Records for this task:
== Segment start ==

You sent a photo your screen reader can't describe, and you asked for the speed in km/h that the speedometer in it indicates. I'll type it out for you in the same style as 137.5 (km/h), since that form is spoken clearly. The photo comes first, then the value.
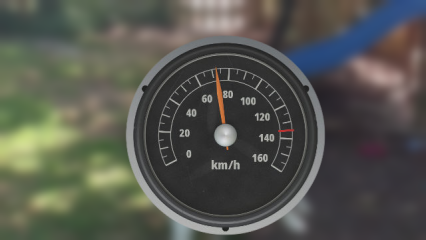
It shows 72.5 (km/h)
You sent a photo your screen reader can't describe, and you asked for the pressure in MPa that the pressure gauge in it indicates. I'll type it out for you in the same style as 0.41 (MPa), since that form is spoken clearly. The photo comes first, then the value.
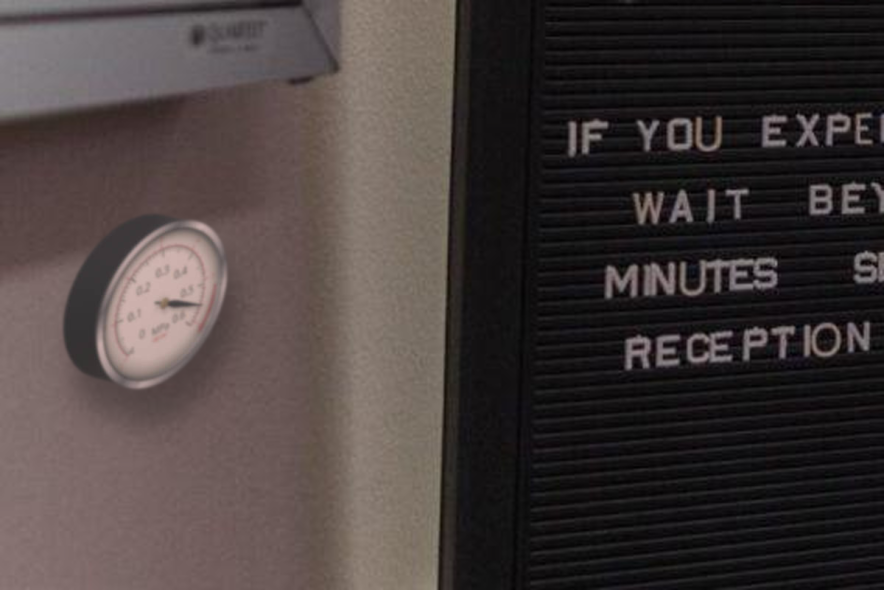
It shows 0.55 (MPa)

== Segment end ==
== Segment start ==

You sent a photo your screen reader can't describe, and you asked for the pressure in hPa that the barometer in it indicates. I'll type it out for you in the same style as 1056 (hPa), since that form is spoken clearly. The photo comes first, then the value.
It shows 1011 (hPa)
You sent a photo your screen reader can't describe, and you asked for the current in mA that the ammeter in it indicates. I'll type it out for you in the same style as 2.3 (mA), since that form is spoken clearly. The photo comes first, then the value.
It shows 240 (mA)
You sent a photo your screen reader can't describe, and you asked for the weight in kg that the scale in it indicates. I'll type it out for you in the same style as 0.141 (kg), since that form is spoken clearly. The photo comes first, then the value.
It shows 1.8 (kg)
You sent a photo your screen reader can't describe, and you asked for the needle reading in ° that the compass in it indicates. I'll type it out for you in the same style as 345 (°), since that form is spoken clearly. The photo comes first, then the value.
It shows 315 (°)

== Segment end ==

Request: Please tally the lines above that contain the word "shows", and reply with the number alone.

Solution for this exercise: 6